On 5 December 2012 13:04, Matthew Brush mbrush@codebrainz.ca wrote:
On 12-12-04 06:00 AM, Nick Treleaven wrote:
On 03/12/2012 21:48, Matthew Brush wrote:
On 12-12-03 09:05 AM, Nick Treleaven wrote: On 03/12/2012 14:18, Colomban Wendling wrote:
Le 03/12/2012 14:35, Nick Treleaven a écrit :
[...] One problem I noticed with my document-messages branch is that it treats all notifications the same, be it important disk-change events or from other parts of the code (or eventually plugins maybe). From trial and error, I believe the best approach for this is to have a special top-most notification place where important messages can go, and when one of those is posted, it's stock-id overrides any of the normal notification's stock-id in the tab "close" button. Here's an ASCII digram of the widget layout inside the notebook page:
I'm now having serious doubts about whether this complexity is worth it. I really have no issues personally with the current modal dialogs. Modal dialogs are a good fit for important information that needs immediate consideration, like potential data loss.
This extra complexity doesn't seem to provide much benefit over the status quo IMO.
IMO, it has a huge benefit. My #1 pet peeve with Geany is the modal dialogs on file-change. However we do it, I *really* think we need to get rid modal dialogs for file notifications on tab change and it also seems like an ideal opportunity to start using the existing file monitoring code.
Agree that this is a PITA. Since there is a solution available, why not improve the user experience?
I'm open to less complex solutions to this end, although I don't actually agree that the proposed ideas are "too" complex for the ground they actually cover.

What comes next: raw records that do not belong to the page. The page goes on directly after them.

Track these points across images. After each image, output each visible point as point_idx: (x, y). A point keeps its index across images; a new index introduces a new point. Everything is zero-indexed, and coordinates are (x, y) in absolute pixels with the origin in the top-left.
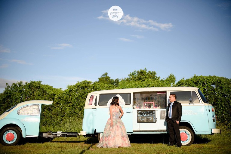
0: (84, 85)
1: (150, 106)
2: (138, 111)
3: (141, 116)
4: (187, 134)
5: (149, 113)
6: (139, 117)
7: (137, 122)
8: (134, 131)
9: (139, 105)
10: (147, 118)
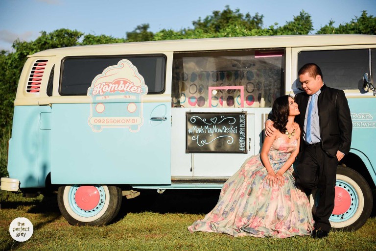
0: (60, 41)
1: (230, 100)
2: (189, 115)
3: (200, 130)
4: (351, 192)
5: (226, 123)
6: (191, 135)
7: (187, 152)
8: (173, 181)
9: (197, 95)
10: (219, 140)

Instead of trying to solve the whole thing now (which is where the complexity is), maybe we should just do the file-changed notification initially in a simple way. We can easliy migrate other notifications over time where they are suitable for non-modal/non-interrupt notification of the user, and then consider things like priorities etc if we actually find that multiple notifications are occurring. And notifications that are not appropriate can be left modal.
Also, as I discussed a bit on IRC (without much success though
:D), I'm
not completely sure if the "dismiss" button (we agreed this probably wasn't the best name for it BTW) is useful: I personally don't really see why somebody would like to hide the warning while not making a decision on what to do with the file. Though, that's no big deal.

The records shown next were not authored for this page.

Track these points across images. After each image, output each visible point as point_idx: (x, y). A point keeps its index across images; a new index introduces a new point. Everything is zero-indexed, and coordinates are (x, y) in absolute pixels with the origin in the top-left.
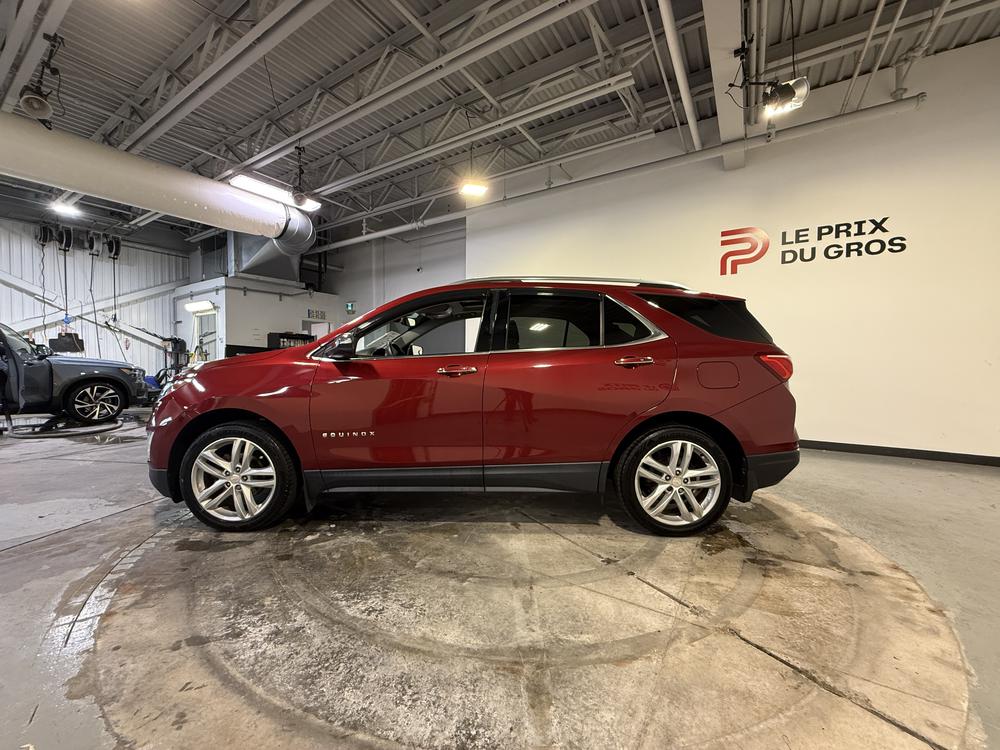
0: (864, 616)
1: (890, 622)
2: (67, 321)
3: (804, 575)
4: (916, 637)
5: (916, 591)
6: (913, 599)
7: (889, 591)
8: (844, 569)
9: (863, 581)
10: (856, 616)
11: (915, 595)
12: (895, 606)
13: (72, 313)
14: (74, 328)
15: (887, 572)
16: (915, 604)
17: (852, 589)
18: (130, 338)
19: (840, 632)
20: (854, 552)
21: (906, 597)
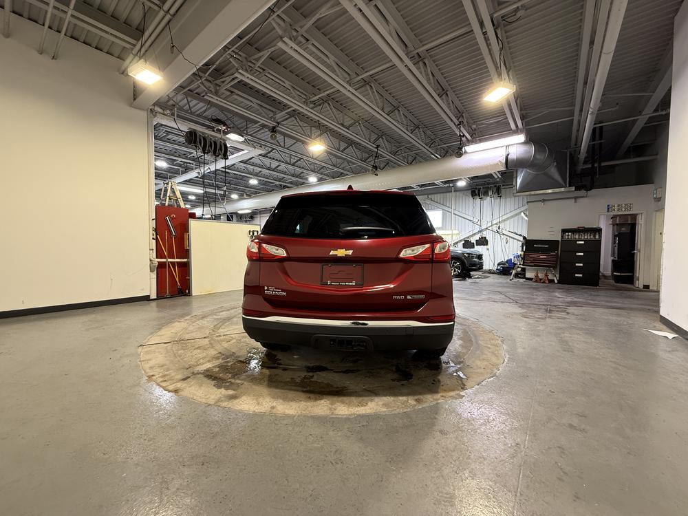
0: (176, 359)
1: (167, 363)
2: (481, 231)
3: (209, 361)
4: (157, 362)
5: (161, 382)
6: (162, 377)
7: (172, 375)
8: (198, 374)
9: (187, 373)
10: (179, 358)
11: (161, 379)
12: (168, 370)
13: (483, 228)
14: (485, 234)
15: (179, 385)
16: (161, 375)
17: (187, 366)
18: (508, 238)
19: (180, 352)
20: (203, 388)
21: (165, 376)
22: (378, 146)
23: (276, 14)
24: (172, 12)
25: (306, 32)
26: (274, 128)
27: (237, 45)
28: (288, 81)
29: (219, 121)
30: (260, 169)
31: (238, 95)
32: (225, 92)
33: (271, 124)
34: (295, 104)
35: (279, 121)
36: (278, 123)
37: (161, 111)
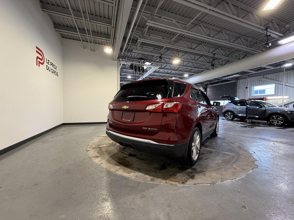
22: (214, 54)
23: (142, 12)
24: (114, 27)
25: (157, 13)
26: (160, 56)
27: (135, 29)
28: (160, 36)
29: (141, 59)
30: (164, 74)
31: (145, 47)
32: (140, 47)
33: (159, 55)
34: (165, 45)
35: (162, 53)
36: (162, 54)
37: (122, 60)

Agree, we probably shouldn't allow 'Dismiss'.
BTW what I meant here was not allowing removal of the message, whatever it's called, so forcing a response.
The whole point of using infobar is to not force the user to respond :)
It's almost exactly like the "Cancel" button on the current modal dialogs, with the exception that using the infobar you can still operate on the buffer in the remaining screen-estate below the infobar without having pressed it. It just means "OK, thanks for letting me know, go away now".
Thomas also mentioned on IRC that Gedit makes a document "read-only" when it detects disk-changes, which seems like a completely sane and safe thing to do, although potentially also annoying. Do we want to do this as well, in addition to the stuff being discussed above?
Might be good, except when the document has modifications already.
And it also forces the user to respond immediately, whichis what we want to avoid.